Chiang Kai-shek (Taiwan, China)
Chiang Kai-shek (transliterated as Chiang Chieh-shih in the modern Wade-Giles romanisation) was leader of the Nationalist government of China from 1928 to 1949 and President from 1928 to 1931 and from 1943 to 1949. Defeated in the civil war against the Communists (1946–49), Chiang fled with the remains of his forces to Taiwan where he continued to style himself President of the Republic of China until his death in 1975.
Chiang was born on 31 Oct. 1887 in Zhejiang province into a prosperous commercial and farming family. He trained for a military career, first at a military academy in northern China (1906–07) and then in Japan (1907–11), where he met young Chinese who were conspiring against the Manchu imperial dynasty. Chiang became a convert to revolutionary ideas. When the 1911 uprising against the emperor broke out, Chiang returned home.
Chiang took part in the fighting that overthrew the imperial system and was equally involved with the revolutionaries against the authoritarian president, Yuan Shih-kai, in 1913–16. In 1918 Chiang joined Sun Yat-sen’s Nationalist Party and became Sun’s close ally. Following the overthrow of Yuan, China disintegrated at the hands of local warlords. Sun reorganised the party on Soviet lines and sent Chiang to Moscow to study the Soviet system and Red Army in 1923. Returning to China, Chiang was placed in charge of a military academy at Huangpu, near Guangzhou, and built an effective army. At this stage the Nationalists were co-operating with the Communists to re-establish national unity, but rivalry between the two parties increased, particularly after the death of Sun in 1925.
As commander in chief of the Nationalist army from 1925, Chiang’s power grew. In April 1927, he tried to suppress the Chinese Communist Party in a bloody campaign in which thousands of Communists were slaughtered. The remains of the party fled to the far western province of Jiangxi, beyond the reach of the Nationalists. In 1928 Chiang’s army entered Beijing. With the greater part of the country reunited under Chiang’s rule, he formed a government in Nanjing, which became the capital of China.
Chiang’s power was illusory. The Communists controlled part of the south-west where they had established a Chinese Soviet Republic, the warlords could rebel again at any time and, in 1931, the Japanese invaded and occupied Manchuria. Chiang ignored the Japanese, concentrating on crushing the Communists. After a long campaign, the noose tightened round the Communist “statelet” but its leaders and a sizeable army escaped across China on the Long March (1934–35). Attempting to revive national unity, Chiang reinstated Confucianism as the state religion in 1934—although he was a Christian. In Dec. 1936 Chiang was kidnapped by military leaders who wanted to confront Japan rather than the Communists.
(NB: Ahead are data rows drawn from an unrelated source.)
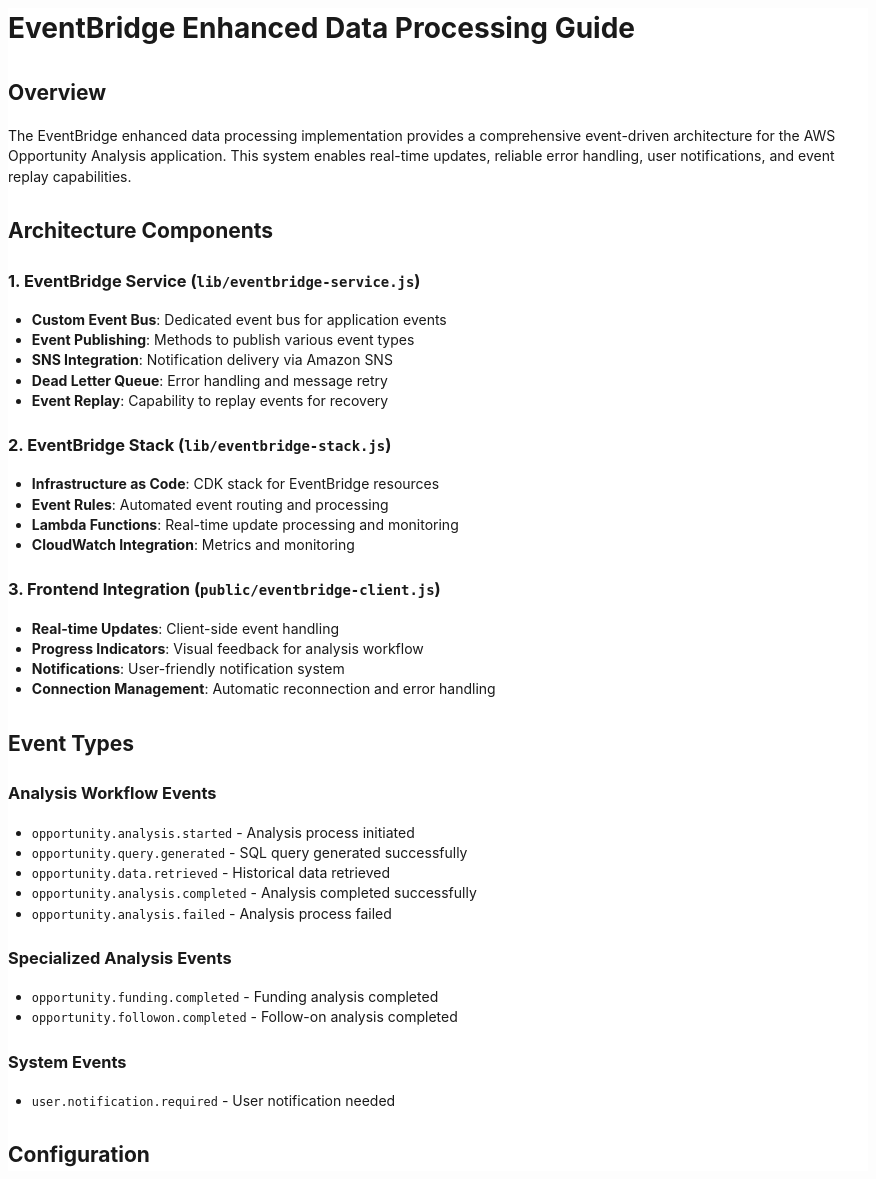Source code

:# EventBridge Enhanced Data Processing Guide

## Overview

The EventBridge enhanced data processing implementation provides a comprehensive event-driven architecture for the AWS Opportunity Analysis application. This system enables real-time updates, reliable error handling, user notifications, and event replay capabilities.

## Architecture Components

### 1. EventBridge Service (`lib/eventbridge-service.js`)
- **Custom Event Bus**: Dedicated event bus for application events
- **Event Publishing**: Methods to publish various event types
- **SNS Integration**: Notification delivery via Amazon SNS
- **Dead Letter Queue**: Error handling and message retry
- **Event Replay**: Capability to replay events for recovery

### 2. EventBridge Stack (`lib/eventbridge-stack.js`)
- **Infrastructure as Code**: CDK stack for EventBridge resources
- **Event Rules**: Automated event routing and processing
- **Lambda Functions**: Real-time update processing and monitoring
- **CloudWatch Integration**: Metrics and monitoring

### 3. Frontend Integration (`public/eventbridge-client.js`)
- **Real-time Updates**: Client-side event handling
- **Progress Indicators**: Visual feedback for analysis workflow
- **Notifications**: User-friendly notification system
- **Connection Management**: Automatic reconnection and error handling

## Event Types

### Analysis Workflow Events
- `opportunity.analysis.started` - Analysis process initiated
- `opportunity.query.generated` - SQL query generated successfully
- `opportunity.data.retrieved` - Historical data retrieved
- `opportunity.analysis.completed` - Analysis completed successfully
- `opportunity.analysis.failed` - Analysis process failed

### Specialized Analysis Events
- `opportunity.funding.completed` - Funding analysis completed
- `opportunity.followon.completed` - Follow-on analysis completed

### System Events
- `user.notification.required` - User notification needed

## Configuration
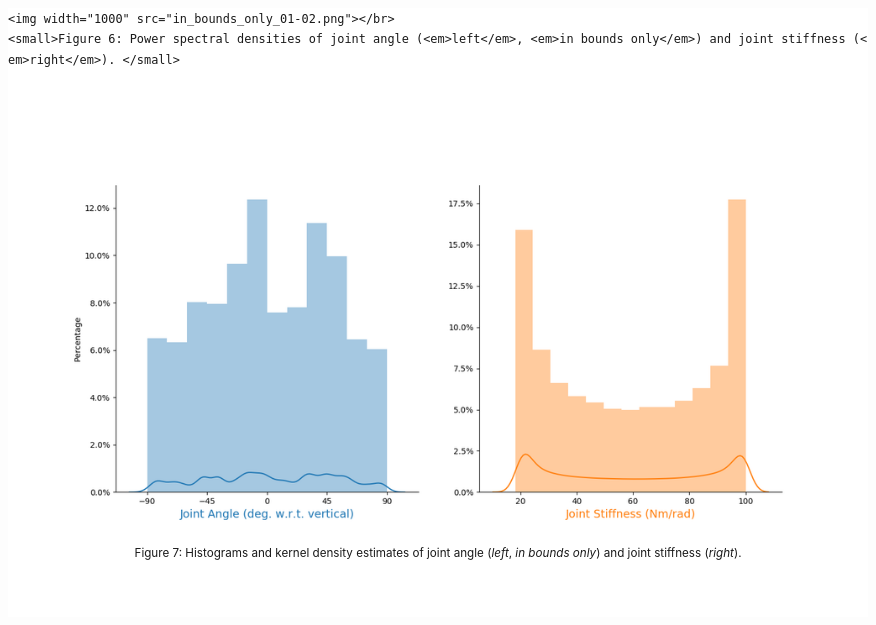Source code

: 	<img width="1000" src="in_bounds_only_01-02.png"></br>
    <small>Figure 6: Power spectral densities of joint angle (<em>left</em>, <em>in bounds only</em>) and joint stiffness (<em>right</em>). </small>
</p>
</br>
</br>
<p align="center">
	<img width="1000" src="in_bounds_only_01-03.png"></br>
    <small>Figure 7: Histograms and kernel density estimates of joint angle (<em>left</em>, <em>in bounds only</em>) and joint stiffness (<em>right</em>). </small>
</p>
</br>
</br>
<p align="center">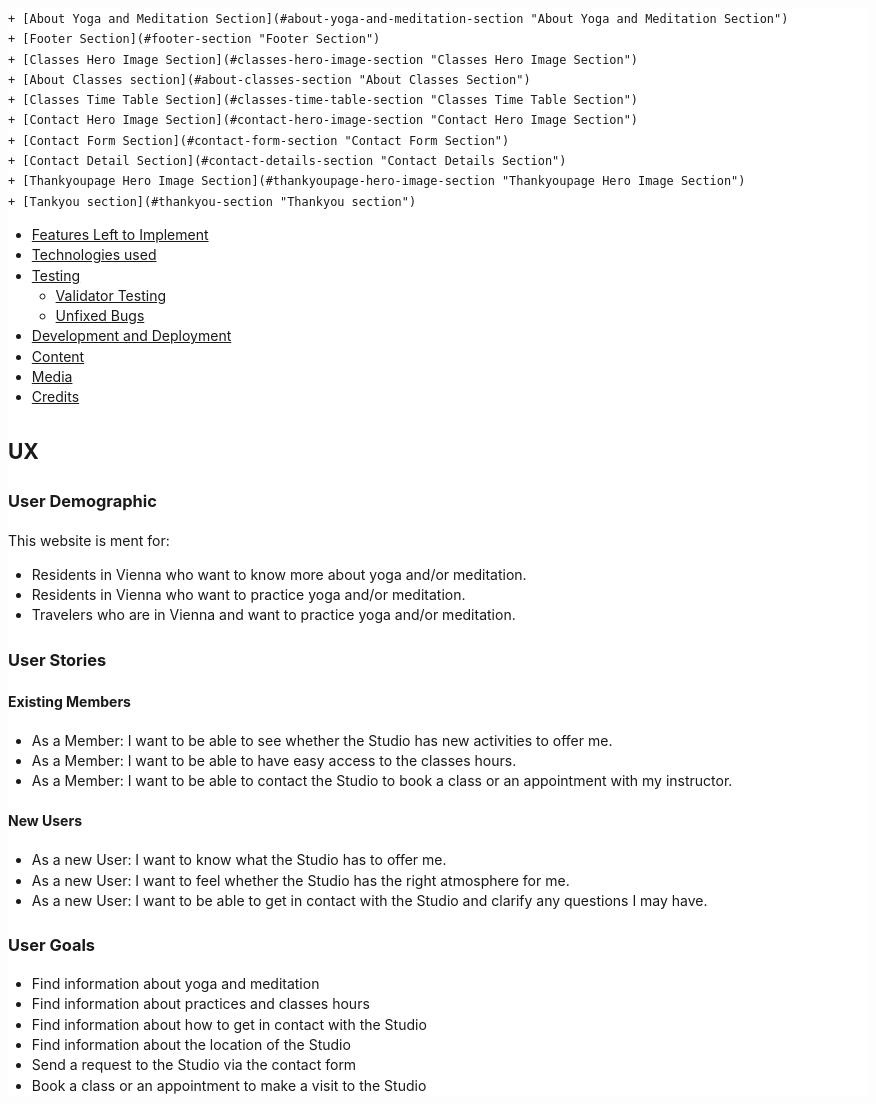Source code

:     + [About Yoga and Meditation Section](#about-yoga-and-meditation-section "About Yoga and Meditation Section")
    + [Footer Section](#footer-section "Footer Section")
    + [Classes Hero Image Section](#classes-hero-image-section "Classes Hero Image Section")
    + [About Classes section](#about-classes-section "About Classes Section")
    + [Classes Time Table Section](#classes-time-table-section "Classes Time Table Section")
    + [Contact Hero Image Section](#contact-hero-image-section "Contact Hero Image Section")
    + [Contact Form Section](#contact-form-section "Contact Form Section")
    + [Contact Detail Section](#contact-details-section "Contact Details Section")
    + [Thankyoupage Hero Image Section](#thankyoupage-hero-image-section "Thankyoupage Hero Image Section")
    + [Tankyou section](#thankyou-section "Thankyou section")
  + [Features Left to Implement](#features-left-to-implement "Features Left to Implement")
+ [Technologies used](#technologies-used "Technologies used")
+ [Testing](#testing "Testing")
  + [Validator Testing](#validator-testing "Validator Testing")
  + [Unfixed Bugs](#unfixed-bugs "Unfixed Bugs")
+ [Development and Deployment](#development-and-deployment "Development and Deployment")
+ [Content](#content "Content")
+ [Media](#media "Media")
+ [Credits](#credits "Credits")

## UX

### User Demographic

This website is ment for:

 - Residents in Vienna who want to know more about yoga and/or meditation.
 - Residents in Vienna who want to practice yoga and/or meditation.
 - Travelers who are in Vienna and want to practice yoga and/or meditation.

### User Stories

#### Existing Members

 - As a Member: I want to be able to see whether the Studio has new activities to offer me.
 - As a Member: I want to be able to have easy access to the classes hours.
 - As a Member: I want to be able to contact the Studio to book a class or an appointment with my instructor.

#### New Users

 - As a new User: I want to know what the Studio has to offer me.
 - As a new User: I want to feel whether the Studio has the right atmosphere for me.
 - As a new User: I want to be able to get in contact with the Studio and clarify any questions I may have.

### User Goals

 - Find information about yoga and meditation
 - Find information about practices and classes hours
 - Find information about how to get in contact with the Studio
 - Find information about the location of the Studio
 - Send a request to the Studio via the contact form
 - Book a class or an appointment to make a visit to the Studio
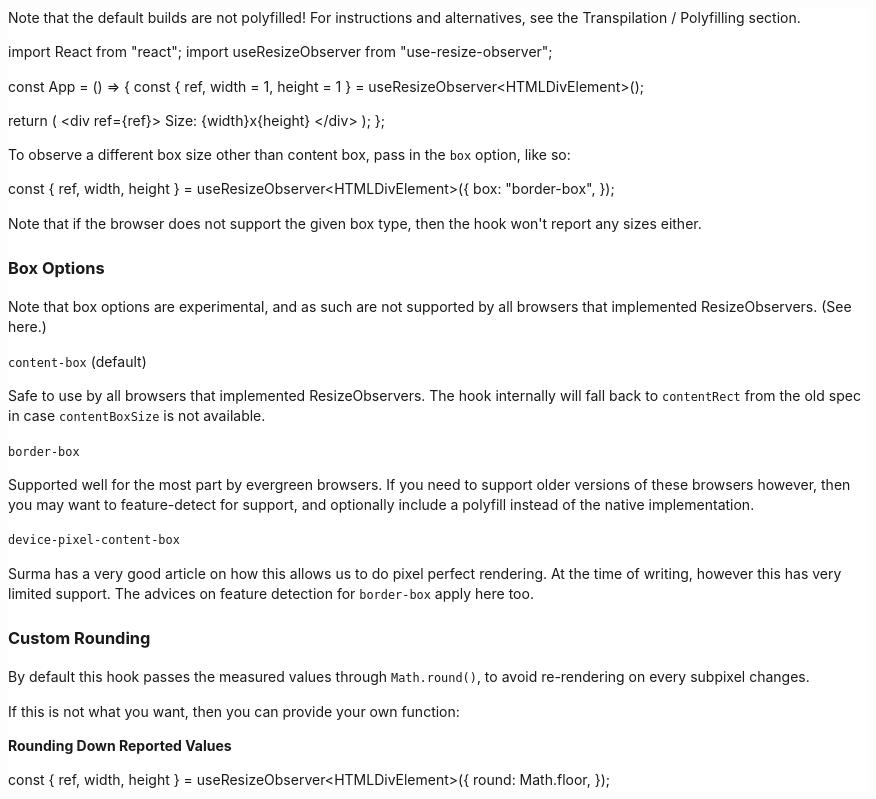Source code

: Note that the default builds are not polyfilled! For instructions and alternatives, see the Transpilation / Polyfilling section.

import React from "react";
import useResizeObserver from "use-resize-observer";

const App \= () \=> {
  const { ref, width \= 1, height \= 1 } \= useResizeObserver<HTMLDivElement\>();

  return (
    <div ref\={ref}\>
      Size: {width}x{height}
    </div\>
  );
};

To observe a different box size other than content box, pass in the `box` option, like so:

const { ref, width, height } \= useResizeObserver<HTMLDivElement\>({
  box: "border-box",
});

Note that if the browser does not support the given box type, then the hook won't report any sizes either.

### Box Options

Note that box options are experimental, and as such are not supported by all browsers that implemented ResizeObservers. (See here.)

`content-box` (default)

Safe to use by all browsers that implemented ResizeObservers. The hook internally will fall back to `contentRect` from the old spec in case `contentBoxSize` is not available.

`border-box`

Supported well for the most part by evergreen browsers. If you need to support older versions of these browsers however, then you may want to feature-detect for support, and optionally include a polyfill instead of the native implementation.

`device-pixel-content-box`

Surma has a very good article on how this allows us to do pixel perfect rendering. At the time of writing, however this has very limited support. The advices on feature detection for `border-box` apply here too.

### Custom Rounding

By default this hook passes the measured values through `Math.round()`, to avoid re-rendering on every subpixel changes.

If this is not what you want, then you can provide your own function:

**Rounding Down Reported Values**

const { ref, width, height } \= useResizeObserver<HTMLDivElement\>({
  round: Math.floor,
});
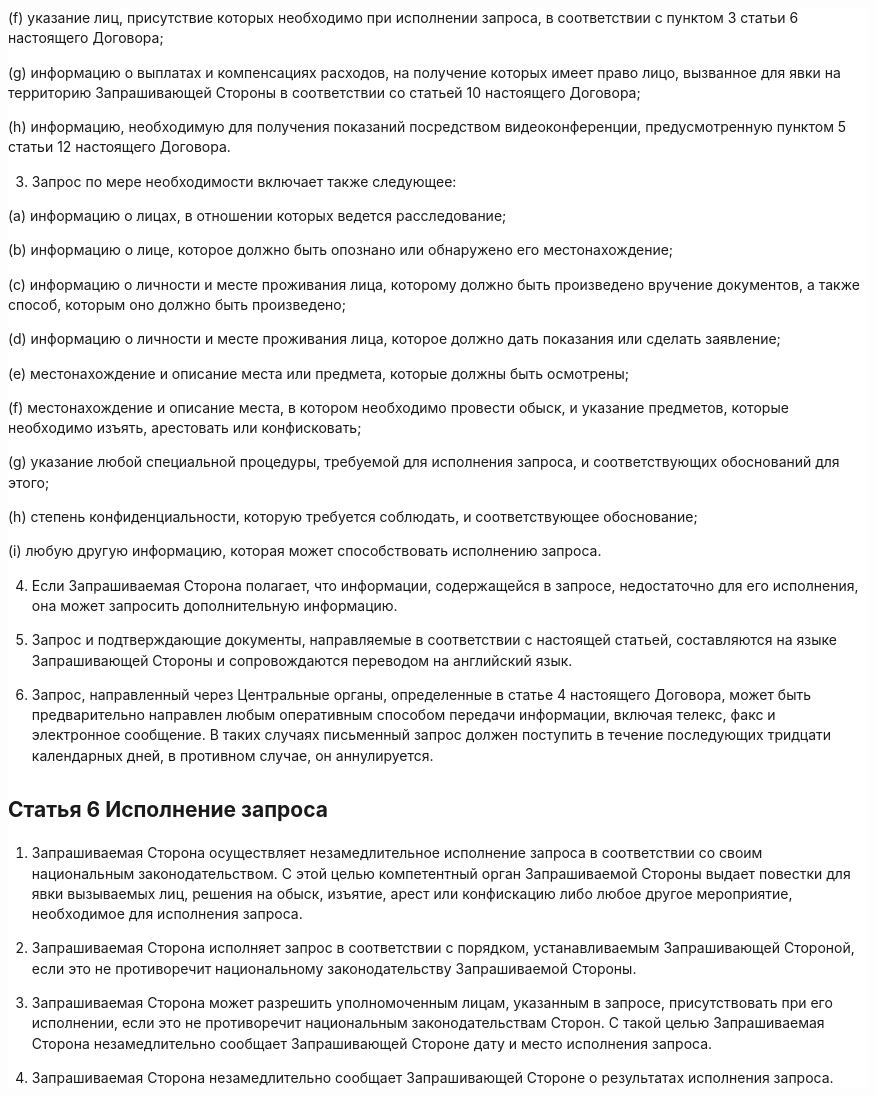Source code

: (f) указание лиц, присутствие которых необходимо при исполнении запроса, в соответствии с пунктом 3 статьи 6 настоящего Договора;

(g) информацию о выплатах и компенсациях расходов, на получение которых имеет право лицо, вызванное для явки на территорию Запрашивающей Стороны в соответствии со статьей 10 настоящего Договора;

(h) информацию, необходимую для получения показаний посредством видеоконференции, предусмотренную пунктом 5 статьи 12 настоящего Договора.

3. Запрос по мере необходимости включает также следующее:

(a) информацию о лицах, в отношении которых ведется расследование;

(b) информацию о лице, которое должно быть опознано или обнаружено его местонахождение;

(c) информацию о личности и месте проживания лица, которому должно быть произведено вручение документов, а также способ, которым оно должно быть произведено;

(d) информацию о личности и месте проживания лица, которое должно дать показания или сделать заявление;

(e) местонахождение и описание места или предмета, которые должны быть осмотрены;

(f) местонахождение и описание места, в котором необходимо провести обыск, и указание предметов, которые необходимо изъять, арестовать или конфисковать;

(g) указание любой специальной процедуры, требуемой для исполнения запроса, и соответствующих обоснований для этого;

(h) степень конфиденциальности, которую требуется соблюдать, и соответствующее обоснование;

(i) любую другую информацию, которая может способствовать исполнению запроса.

4. Если Запрашиваемая Сторона полагает, что информации, содержащейся в запросе, недостаточно для его исполнения, она может запросить дополнительную информацию.

5. Запрос и подтверждающие документы, направляемые в соответствии с настоящей статьей, составляются на языке Запрашивающей Стороны и сопровождаются переводом на английский язык.

6. Запрос, направленный через Центральные органы, определенные в статье 4 настоящего Договора, может быть предварительно направлен любым оперативным способом передачи информации, включая телекс, факс и электронное сообщение. В таких случаях письменный запрос должен поступить в течение последующих тридцати календарных дней, в противном случае, он аннулируется.

## Статья 6 Исполнение запроса

1. Запрашиваемая Сторона осуществляет незамедлительное исполнение запроса в соответствии со своим национальным законодательством. С этой целью компетентный орган Запрашиваемой Стороны выдает повестки для явки вызываемых лиц, решения на обыск, изъятие, арест или конфискацию либо любое другое мероприятие, необходимое для исполнения запроса.

2. Запрашиваемая Сторона исполняет запрос в соответствии с порядком, устанавливаемым Запрашивающей Стороной, если это не противоречит национальному законодательству Запрашиваемой Стороны.

3. Запрашиваемая Сторона может разрешить уполномоченным лицам, указанным в запросе, присутствовать при его исполнении, если это не противоречит национальным законодательствам Сторон. С такой целью Запрашиваемая Сторона незамедлительно сообщает Запрашивающей Стороне дату и место исполнения запроса.

4. Запрашиваемая Сторона незамедлительно сообщает Запрашивающей Стороне о результатах исполнения запроса.
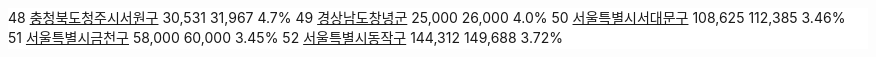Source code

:   <tr class="item">
    <td>48</td>
    <td><a href="/apt/충청북도청주시서원구">충청북도청주시서원구</a></td>
    <td>30,531</td>
    <td>31,967</td>
    <td>4.7%</td>
  </tr>

  <tr class="item">
    <td>49</td>
    <td><a href="/apt/경상남도창녕군">경상남도창녕군</a></td>
    <td>25,000</td>
    <td>26,000</td>
    <td>4.0%</td>
  </tr>

  <tr class="item">
    <td>50</td>
    <td><a href="/apt/서울특별시서대문구">서울특별시서대문구</a></td>
    <td>108,625</td>
    <td>112,385</td>
    <td>3.46%</td>
  </tr>

  <tr>
    <td colspan="5">
      <script async src="https://pagead2.googlesyndication.com/pagead/js/adsbygoogle.js?client=ca-pub-3485438051770037"
          crossorigin="anonymous"></script>
      <ins class="adsbygoogle"
          style="display:block; text-align:center;"
          data-ad-layout="in-article"
          data-ad-format="fluid"
          data-ad-client="ca-pub-3485438051770037"
          data-ad-slot="2046582130"></ins>
      <script>
          (adsbygoogle = window.adsbygoogle || []).push({});
      </script>
    </td>
  </tr>            
            
  <tr class="item">
    <td>51</td>
    <td><a href="/apt/서울특별시금천구">서울특별시금천구</a></td>
    <td>58,000</td>
    <td>60,000</td>
    <td>3.45%</td>
  </tr>

  <tr class="item">
    <td>52</td>
    <td><a href="/apt/서울특별시동작구">서울특별시동작구</a></td>
    <td>144,312</td>
    <td>149,688</td>
    <td>3.72%</td>
  </tr>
The full-scale invasion of China by the Japanese in 1937 obliged Chiang to call a truce with the Communists to face the common enemy. Compared with the Communists, Chiang’s armies made little headway against the Japanese. In 1938 Chiang removed his capital to Chongqing, where he sat out the war. After the defeat of Japan following the use of nuclear weapons on Hiroshima and Nagasaki by the United States, Nationalists and Communists began negotiations concerning the future shape of China’s government. But the talks broke down and civil war resumed in 1946. A crushing series of defeats led to the Communist victory. Chiang retreated to Taiwan with the remains of his forces.
Backed by the United States, Chiang insisted that he continued in office as President of the Republic of China. But his territory had been reduced to the island of Taiwan and a few small islands off the coast of China. Still technically at war with the Communists, Chiang maintained martial war and ruled as a dictator. American aid allowed Chiang to achieve remarkable economic development and soon Taiwan had a much higher standard of living than mainland China. Despite a defence pact with the USA in 1955, which guaranteed American assistance if the Communists should attack Taiwan, a rapprochement between Washington and Beijing troubled Chiang’s final years. He died on 5 April 1975, 4 years before the United States severed its diplomatic ties with the Nationalists.